---- Data in this exercise
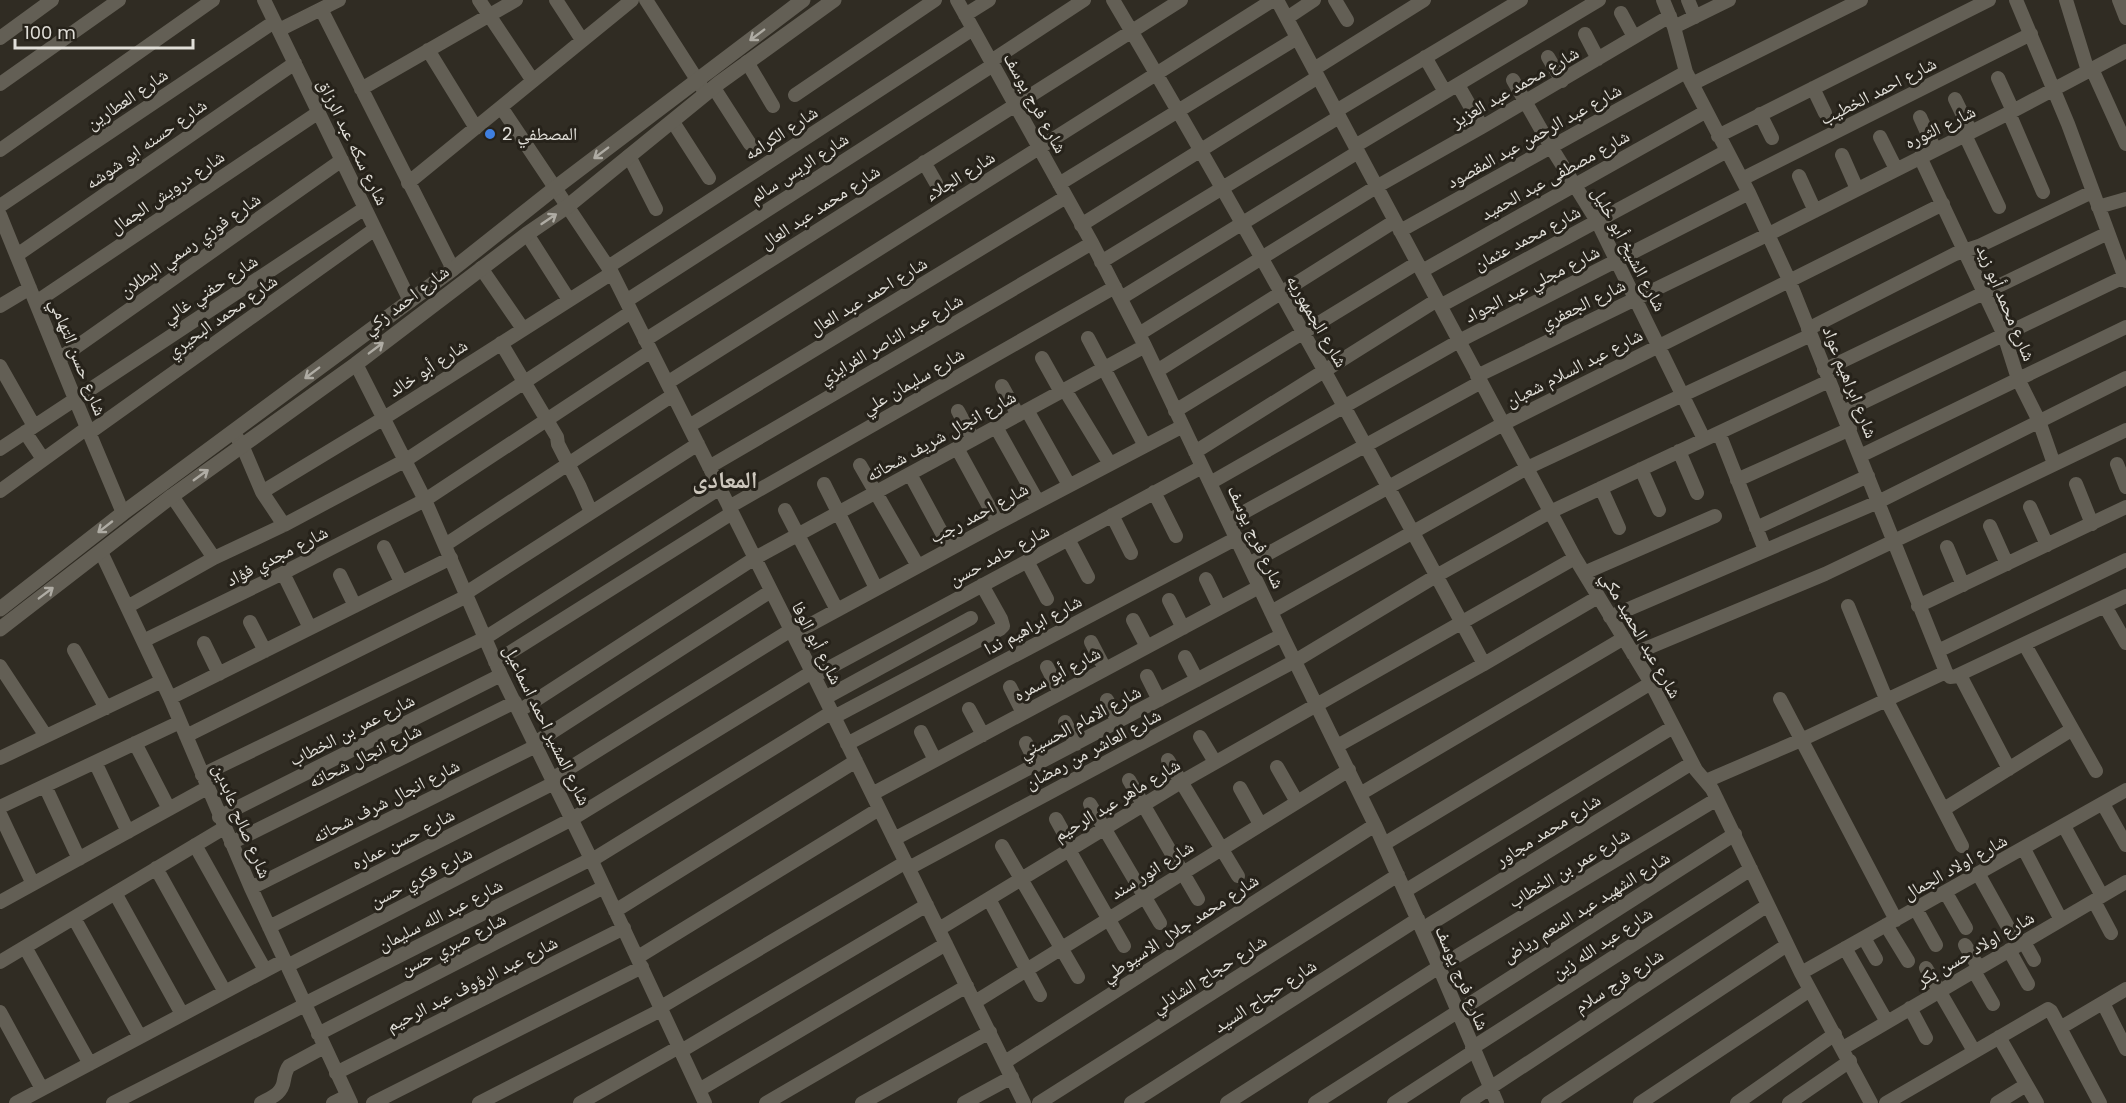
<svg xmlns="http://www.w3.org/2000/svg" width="2126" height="1103" viewBox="0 0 2126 1103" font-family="Poppins,'Noto Naskh Arabic',sans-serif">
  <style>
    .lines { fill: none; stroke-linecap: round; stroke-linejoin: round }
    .street { stroke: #635f55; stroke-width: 14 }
    .secondary { stroke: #635f55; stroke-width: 15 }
    .oneway { stroke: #afaca4 }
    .shop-dot { fill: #3f7fe0; stroke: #26221a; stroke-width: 2 }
    .labels { text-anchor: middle; stroke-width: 6; stroke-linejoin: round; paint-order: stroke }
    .street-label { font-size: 18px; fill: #e1dfd9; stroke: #26221a }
    .poi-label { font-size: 18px; fill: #e1dfd9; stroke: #26221a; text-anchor: start }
    .district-label { font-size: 24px; font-weight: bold; fill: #ccc6bc; stroke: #26221a }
  </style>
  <rect width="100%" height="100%" fill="#302c23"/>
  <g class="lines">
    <path class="street" d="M264 0 410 301
      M479 0 533 81
      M556 0 582 40
      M646 0 703 89
      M957 0 1092 243 1145 346 1282 635 1375 825 1439 967 1497 1103
      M1113 0C1242 218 1364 441 1484 664
      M1277 0 1575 558 1651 683 1696 770 1712 789 1801 973 1871 1103
      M1335 0 1347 20
      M1663 0 1674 27 1686 72 1749 193 1789 280 1946 672 1950 677 1959 676 1962 679 2009 769
      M1688 0 1695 17
      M2016 0 2068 124 2126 281
      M2066 0 2088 71
      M2119 0 2126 18
      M321 9 453 269
      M1621 13 1634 37
      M965 15 989 0
      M1287 18 1314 0
      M1674 27 1729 0
      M279 30 339 0
      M1585 34 1598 59
      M0 38 52 0
      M428 50 476 128
      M1425 57 1445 92
      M1548 57 1562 81
      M991 61 1084 0
      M747 62 773 106
      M1314 69 1424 0
      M2092 69 2126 144
      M1998 78 2013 111
      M1513 80 1551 147 1597 221 1704 439
      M0 84 119 0
      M1692 84 1861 0
      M1458 85 1482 127
      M714 88 750 144
      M1813 88 1825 113
      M361 89 516 0
      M795 95 935 0
      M1955 99 1971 132
      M501 107 612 273 814 676 1024 1103
      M1336 111 1521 0
      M2009 113 2043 192
      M1760 114 1772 138
      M1920 117 1935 150
      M673 122 709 178
      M1965 135 1999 207
      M1718 136 1989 0
      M1880 137 1896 169
      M1355 146 1599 0
      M0 150 213 0
      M1842 155 1857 189
      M629 156 656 209
      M1920 157 2004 335 2018 379 2039 421 2054 464
      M924 162 936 183
      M1799 176 1815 211
      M1742 179 2031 34
      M408 183 632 0
      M1059 184 1297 38
      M0 206 274 22
      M2098 207 2126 199
      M0 215 75 399 123 513
      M1081 225 1318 77
      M1400 231 1686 72
      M527 234 569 300
      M17 255 295 63
      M1101 262 1339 117
      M608 267 973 29
      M481 268 523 329
      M1422 271 1705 112
      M1121 298 1358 152
      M626 301 993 65
      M36 302 319 112
      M0 306 30 288
      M1440 306 1727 151
      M1808 329 1955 254 1979 246 2092 192
      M1139 334 1376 187 1482 127 1670 16
      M1088 338 1145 446
      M645 340 1181 0
      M501 343 557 437 558 444 580 487 591 512
      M1042 358 1061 392
      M59 359 342 160
      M356 364 425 500 501 675 591 859 705 1103
      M0 366 34 426
      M1824 370 2108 233
      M1157 371 1395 221
      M1477 376 1769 234 2009 113 2126 51
      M667 383 1273 0
      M1002 386 1018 415
      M1065 390 1110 464
      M1027 410 1069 485
      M958 411 973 439
      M1175 411 1417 263
      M1843 412 2124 277
      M689 426 1066 197
      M996 427 1038 502
      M25 432 43 459
      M233 432 242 445 262 492 284 525
      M89 433 375 229
      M1719 433 1765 550
      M957 448 998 523
      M0 449 365 208
      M1679 451 1697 493
      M1195 452 1437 300
      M1860 456 2126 327
      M2117 464 2126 487
      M860 465 918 566
      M709 467 1092 243
      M1641 469 1659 510
      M910 474 950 548
      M1737 480 1850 429
      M1210 483 1459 341 1749 193
      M824 484 876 588
      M2076 484 2092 524
      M1601 488 1619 528
      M0 491 87 428
      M262 492 384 418 612 273
      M1154 492 1176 536
      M172 496 214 558
      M729 507 1115 287
      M2030 507 2047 545
      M785 510 837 610
      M1112 515 1131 553
      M1228 521 1481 382
      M1990 526 2007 564
      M1756 528 1868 476
      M1068 539 1088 577
      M445 545 673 395
      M384 547 401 582
      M1947 547 1963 585
      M101 552 170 698 251 888 351 1103
      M1027 561 1047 599
      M1249 564 1503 424 1943 204
      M283 573 310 628
      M1584 573 1715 516
      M340 575 355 606
      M1206 579 1220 608
      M466 593 698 444
      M1169 600 1183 628
      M1848 606 1887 701 1962 846
      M1918 606 2126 507
      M2105 606 2126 643
      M127 607 214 558 284 525 406 460 631 312
      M1271 612 1527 468 1811 335
      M1610 617 1878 502 2126 378
      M1133 620 1147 647
      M250 622 265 651
      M793 634 998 523 1183 426
      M143 641 283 573 425 500 651 351
      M1091 642 1105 669
      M204 643 219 674
      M2025 645 2096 771
      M74 650 106 708
      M1938 651 2126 560
      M1633 654 1825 574 2126 430
      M1185 657 1197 680
      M495 662 732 513
      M0 666 46 736
      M1047 667 1060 693
      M814 676 1202 467
      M1147 676 1159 700
      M1956 676 2126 596
      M1010 687 1023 713
      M170 698 451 558
      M825 698 971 618
      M1780 699 1896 920
      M1107 700 1118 722
      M969 709 983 735
      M519 711 755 558 1145 346
      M834 717 1000 629 1003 626 1001 619 982 585
      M1065 722 1076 744
      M921 732 935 760
      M186 736 467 596
      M1200 737 1215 762
      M135 743 169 809
      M535 743 771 591
      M1026 743 1037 765
      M847 744 1237 538
      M1337 746 1484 664 1598 597
      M0 758 162 681
      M1168 760 1238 876
      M95 762 128 832
      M1277 767 1297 802
      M202 775 485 638 720 488
      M552 779 791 630
      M1129 780 1198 899
      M1706 781 1801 740 1946 672
      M45 786 79 859
      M1240 788 1260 824
      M872 794 1259 587
      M1360 794 1624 638
      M1090 804 1160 923
      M2103 804 2126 845
      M0 807 180 722
      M1944 809 2071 730
      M0 814 33 884
      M219 817 501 675
      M1056 819 1072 848
      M2064 826 2102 896
      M894 839 1282 635
      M231 843 515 702
      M1384 844 1651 683
      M195 845 265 970
      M1002 846 1078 977
      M2024 849 2061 920
      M1069 850 1124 946
      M592 860 832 712
      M156 868 225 992
      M909 868 1295 661 1436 576 1550 512 1829 381
      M1979 875 2018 945
      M251 888 536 746
      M1405 891 1673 727
      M115 893 182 1014
      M1946 893 1966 928
      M989 899 1040 995
      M2094 901 2111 933
      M0 902 207 788
      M1916 909 1936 945
      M615 911 856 761
      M74 918 140 1037
      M1886 925 1908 961
      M269 927 554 783
      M939 929 1181 782 1575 558
      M1422 929 1692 763
      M1864 938 1876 959
      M2024 942 2034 960
      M1965 945 1979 968
      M25 947 90 1064
      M1845 948 1887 1022
      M2009 950 2028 984
      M638 957 879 809
      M0 962 224 828
      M287 966 572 819 812 672
      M1926 968 1974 1051
      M1974 971 1993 1004
      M1801 973 2126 790
      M975 1002 1349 770
      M2103 1003 2126 1049
      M304 1004 591 859
      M661 1007 906 862
      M1910 1008 1926 1038
      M0 1012 42 1089
      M2060 1028 2126 989
      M318 1034 604 887
      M1999 1037 2037 1103
      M1472 1048 1751 869
      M1843 1048 2126 882
      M681 1051 927 905
      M1005 1062 1375 825
      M336 1073 624 928
      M699 1090 946 944
      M16 1103 285 960
      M113 1103 305 1005
      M261 1103C272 1097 282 1094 284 1080 285 1074 286 1070 289 1066L324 1047
      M333 1103 347 1096
      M373 1103 642 967
      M479 1103 661 1010
      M580 1103 679 1047
      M766 1103 967 986
      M862 1103 990 1032
      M964 1103 1012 1077
      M1039 1103 1398 875
      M1131 1103 1418 919
      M1227 1103 1439 967 1717 799
      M1315 1103 1735 834
      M1394 1103 1474 1051
      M1467 1103 1768 905
      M1548 1103 1787 945
      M1640 1103 1810 990
      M1737 1103 1835 1034
      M1789 1103 1850 1061
      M1886 1103 2048 1009 2051 1011 2100 1103
      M1997 1103 2026 1085"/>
    <path class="secondary" d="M0 609 123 513 453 269 555 188 803 0
      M0 629 172 496 356 364 527 234 568 206 719 83 834 0"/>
  </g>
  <defs><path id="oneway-shaft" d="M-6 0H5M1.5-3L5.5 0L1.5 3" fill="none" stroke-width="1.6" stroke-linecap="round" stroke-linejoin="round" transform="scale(1.5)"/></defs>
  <g class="oneway">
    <use href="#oneway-shaft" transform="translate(757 35) rotate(143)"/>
    <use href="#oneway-shaft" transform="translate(601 153) rotate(143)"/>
    <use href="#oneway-shaft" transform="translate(549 219) rotate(-34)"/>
    <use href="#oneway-shaft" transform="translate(376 348) rotate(-37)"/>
    <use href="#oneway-shaft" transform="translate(312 373) rotate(143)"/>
    <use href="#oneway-shaft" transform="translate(201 475) rotate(-36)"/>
    <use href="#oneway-shaft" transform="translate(105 527) rotate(142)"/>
    <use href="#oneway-shaft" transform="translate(46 593) rotate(-37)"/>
  </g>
  <circle class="shop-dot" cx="490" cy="134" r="6"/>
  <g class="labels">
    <g class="street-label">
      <text transform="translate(1515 87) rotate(-30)" y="6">شارع محمد عبد العزيز</text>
      <text transform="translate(1878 91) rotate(-27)" y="6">شارع احمد الخطيب</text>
      <text transform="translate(127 99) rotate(-34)" y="6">شارع العطارين</text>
      <text transform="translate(1035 103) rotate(61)" y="6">شارع فرج يوسف</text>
      <text transform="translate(1940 127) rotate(-26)" y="6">شارع الثوره</text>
      <text transform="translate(781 133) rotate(-33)" y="6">شارع الكرامه</text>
      <text transform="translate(1534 136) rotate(-29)" y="6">شارع عبد الرحمن عبد المقصود</text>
      <text transform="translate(353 142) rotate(64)" y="6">شارع سكه عبد الرزاق</text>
      <text transform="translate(146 144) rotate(-35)" y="6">شارع حسنه ابو شوشه</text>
      <text transform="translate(799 168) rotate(-33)" y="6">شارع الريس سالم</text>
      <text transform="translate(1555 175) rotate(-29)" y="6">شارع مصطفى عبد الحميد</text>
      <text transform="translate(960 176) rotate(-32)" y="6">شارع الجلاء</text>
      <text transform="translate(167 192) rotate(-34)" y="6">شارع درويش الجمال</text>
      <text transform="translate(820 207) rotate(-33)" y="6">شارع محمد عبد العال</text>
      <text transform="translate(1527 238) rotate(-28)" y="6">شارع محمد عثمان</text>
      <text transform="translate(190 245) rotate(-35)" y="6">شارع فوزي رسمي البطلان</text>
      <text transform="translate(1629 249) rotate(62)" y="6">شارع الشيخ أبو خليل</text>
      <text transform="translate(1532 284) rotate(-27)" y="6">شارع مجلي عبد الجواد</text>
      <text transform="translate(210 289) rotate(-33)" y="6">شارع حفني غالي</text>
      <text transform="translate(868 296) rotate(-31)" y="6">شارع احمد عبد العال</text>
      <text transform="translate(406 300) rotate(-37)" y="6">شارع احمد زكي</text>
      <text transform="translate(2006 303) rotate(67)" y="6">شارع محمد أبو زيد</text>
      <text transform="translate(1583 304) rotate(-26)" y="6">شارع الجعفري</text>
      <text transform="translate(222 316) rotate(-35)" y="6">شارع محمد البحيري</text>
      <text transform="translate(1317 321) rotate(60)" y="6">شارع الجمهوريه</text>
      <text transform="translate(891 339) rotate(-30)" y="6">شارع عبد الناصر الفرايزي</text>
      <text transform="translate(78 357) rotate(68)" y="6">شارع حسن التهامي</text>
      <text transform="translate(428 368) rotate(-33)" y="6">شارع أبو خالد</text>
      <text transform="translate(1574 368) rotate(-27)" y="6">شارع عبد السلام شعبان</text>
      <text transform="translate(913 381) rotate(-30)" y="6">شارع سليمان علي</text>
      <text transform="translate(1850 382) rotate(68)" y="6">شارع ابراهيم عواد</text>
      <text transform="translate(941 436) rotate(-29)" y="6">شارع انجال شريف شحاته</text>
      <text transform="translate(979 513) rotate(-28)" y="6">شارع احمد رجب</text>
      <text transform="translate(1256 537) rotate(65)" y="6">شارع فرج يوسف</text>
      <text transform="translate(999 555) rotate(-28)" y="6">شارع حامد حسن</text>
      <text transform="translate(277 556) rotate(-27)" y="6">شارع مجدي فؤاد</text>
      <text transform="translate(1033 625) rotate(-28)" y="6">شارع ابراهيم ندا</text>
      <text transform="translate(1641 635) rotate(60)" y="6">شارع عبد الحميد مكي</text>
      <text transform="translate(817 643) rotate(63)" y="6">شارع أبو الوفا</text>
      <text transform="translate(1057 674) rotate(-28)" y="6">شارع أبو سمره</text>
      <text transform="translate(1080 722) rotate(-28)" y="6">شارع الامام الحسيني</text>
      <text transform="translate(547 725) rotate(64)" y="6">شارع المشير احمد اسماعيل</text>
      <text transform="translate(352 730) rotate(-27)" y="6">شارع عمر بن الخطاب</text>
      <text transform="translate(1093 749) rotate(-28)" y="6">شارع العاشر من رمضان</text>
      <text transform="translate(365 756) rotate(-26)" y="6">شارع انجال شحاته</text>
      <text transform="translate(1117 800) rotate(-31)" y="6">شارع ماهر عبد الرحيم</text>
      <text transform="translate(386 801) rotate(-27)" y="6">شارع انجال شرف شحاته</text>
      <text transform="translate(242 821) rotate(67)" y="6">شارع صالح عابدين</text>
      <text transform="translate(1548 830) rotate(-32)" y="6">شارع محمد مجاور</text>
      <text transform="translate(403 839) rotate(-27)" y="6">شارع حسن عماره</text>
      <text transform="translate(1955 867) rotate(-29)" y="6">شارع اولاد الجمال</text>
      <text transform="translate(1569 868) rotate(-31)" y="6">شارع عمر بن الخطاب</text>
      <text transform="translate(1152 870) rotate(-32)" y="6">شارع انور سند</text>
      <text transform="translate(421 877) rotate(-27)" y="6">شارع فكري حسن</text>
      <text transform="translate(1586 907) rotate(-32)" y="6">شارع الشهيد عبد المنعم رياض</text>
      <text transform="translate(440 915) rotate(-27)" y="6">شارع عبد الله سليمان</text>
      <text transform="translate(1180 928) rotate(-33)" y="6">شارع محمد جلال الاسيوطي</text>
      <text transform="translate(1602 943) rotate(-33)" y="6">شارع عبد الله زين</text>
      <text transform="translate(453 944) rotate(-27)" y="6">شارع صبري حسن</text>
      <text transform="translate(1975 949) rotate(-30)" y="6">شارع اولاد حسن بكر</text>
      <text transform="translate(1209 974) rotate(-32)" y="6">شارع حجاج الشاذلي</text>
      <text transform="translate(1462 978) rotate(67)" y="6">شارع فرج يوسف</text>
      <text transform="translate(1619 981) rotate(-33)" y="6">شارع فرج سلام</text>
      <text transform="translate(472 984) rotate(-27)" y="6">شارع عبد الرؤوف عبد الرحيم</text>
      <text transform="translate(1265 996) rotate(-33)" y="6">شارع حجاج السيد</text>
    </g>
    <g class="poi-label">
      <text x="502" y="140">المصطفي 2</text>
    </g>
    <g class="district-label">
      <text x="725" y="488">المعادى</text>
    </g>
  </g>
  <path d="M15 39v9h178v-9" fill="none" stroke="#e1dfd9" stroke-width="3"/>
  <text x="24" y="39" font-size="18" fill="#e1dfd9" stroke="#26221a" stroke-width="4.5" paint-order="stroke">100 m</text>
</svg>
--------
▶ Task instructions
Of the entries above, repeat exactly the lines between the line with "M1990 526 2007 564" and the line with "M1026 743 1037 765", inclusive, and no others.

▶ Result below
      M1990 526 2007 564
      M1756 528 1868 476
      M1068 539 1088 577
      M445 545 673 395
      M384 547 401 582
      M1947 547 1963 585
      M101 552 170 698 251 888 351 1103
      M1027 561 1047 599
      M1249 564 1503 424 1943 204
      M283 573 310 628
      M1584 573 1715 516
      M340 575 355 606
      M1206 579 1220 608
      M466 593 698 444
      M1169 600 1183 628
      M1848 606 1887 701 1962 846
      M1918 606 2126 507
      M2105 606 2126 643
      M127 607 214 558 284 525 406 460 631 312
      M1271 612 1527 468 1811 335
      M1610 617 1878 502 2126 378
      M1133 620 1147 647
      M250 622 265 651
      M793 634 998 523 1183 426
      M143 641 283 573 425 500 651 351
      M1091 642 1105 669
      M204 643 219 674
      M2025 645 2096 771
      M74 650 106 708
      M1938 651 2126 560
      M1633 654 1825 574 2126 430
      M1185 657 1197 680
      M495 662 732 513
      M0 666 46 736
      M1047 667 1060 693
      M814 676 1202 467
      M1147 676 1159 700
      M1956 676 2126 596
      M1010 687 1023 713
      M170 698 451 558
      M825 698 971 618
      M1780 699 1896 920
      M1107 700 1118 722
      M969 709 983 735
      M519 711 755 558 1145 346
      M834 717 1000 629 1003 626 1001 619 982 585
      M1065 722 1076 744
      M921 732 935 760
      M186 736 467 596
      M1200 737 1215 762
      M135 743 169 809
      M535 743 771 591
      M1026 743 1037 765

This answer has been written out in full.